Sunday, October 5, 2008

The Chicago way and Obama



John Kass:

Going into Tuesday's presidential debate, the campaign of Republican John McCain still suffers from the lousy economy and that Bush hanging ponderously from his neck.

With that going against him, he's running uphill, trying to remind Americans that he challenged his own party, and the Democrats, on corruption. Because of McCain's opposition to politicians who feed from the public trough, there is a road open to him Tuesday.It's the Chicago Way.

Obama definitely does not want to go there. It would be a forced march for him. Obama's gauzy references to Chicago involve baseball and where he met Michelle and those blissful hours he spent as a community organizer. What he doesn't want discussed is his evolution from independent Democrat to potential White House enabler of the corrupt Chicago Democratic machine.

The Chicago Way is a road the Beltway media establishment dare not travel. It must frighten them. It conflicts with their fairy tale about Obama as reformer, and they're much too busy rummaging through garbage cans in Alaska to bother about Chicago's political alleys.

But any child in Illinois knows the Chicago Way leads through the most politically corrupt city in America, in a politically corrupt state, where muscle trumps reason, where Democratic warlords brazenly promote their offspring into public office, where even souls are offered up for sale.

The national media have never wanted to understand, much less expose, political corruption here, or examine how Obama prospered under the Daley machine's guidance. A trip down the Chicago Way would force them to re-examine their ridiculous narrative that sets Obama as a political reformer riding a white horse, or is that a winged unicorn?

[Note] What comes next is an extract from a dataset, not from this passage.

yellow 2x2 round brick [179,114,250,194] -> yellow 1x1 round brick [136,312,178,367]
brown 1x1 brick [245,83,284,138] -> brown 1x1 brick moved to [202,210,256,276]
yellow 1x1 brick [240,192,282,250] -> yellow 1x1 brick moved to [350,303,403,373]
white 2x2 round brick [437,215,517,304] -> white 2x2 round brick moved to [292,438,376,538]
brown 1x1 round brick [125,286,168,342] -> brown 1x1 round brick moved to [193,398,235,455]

A tour of the Chicago Way isn't without risks for McCain. Though his supporters would say it puts Obama in proper context, Democrats would certainly cry "guilt by association." Yet the national urgency to view Obama as a political life-form several evolutionary rungs above Chicago's common political hacks is not only a mistake, it's disingenuous. So on Tuesday night, McCain might ask:

How, for example, could change agent Obama endorse the boss of the Chicago machine, Mayor Richard Daley, after Daley's friends and drinking buddies, white guys with mob connections, received $100 million in city affirmative action contracts, a crime that sent one of them to federal prison?

The mayor said there is no such thing as a machine. Does Obama truly believe there is no machine that runs Chicago and Cook County? Then he should declare it. And, if so, then how does he explain the Daley hacks sitting in federal prison for rigging thousands of city jobs?

...

Is Obama corrupt, the way the caricature of Chicago-style corruption is often drawn, with some beefeater alderman reeking of gin, stuffing an envelope into his breast pocket? No, though he came close with Rezko in that smelly deal for the purchase of Obama's home.

But Obama looked the other way in order to prosper and assiduously avoided conflict with the machine to the point of embrace. In this, he offered Americans a glimpse at the real man inside that nice suit, the Chicago Way.
There can be no greater contrast with Sarah Palin who saw corruption and challenged it and Obama who saw and looked away. That is the tack I recommend to McCain. When has Obama ever challenged the Chicago way of politics? Never.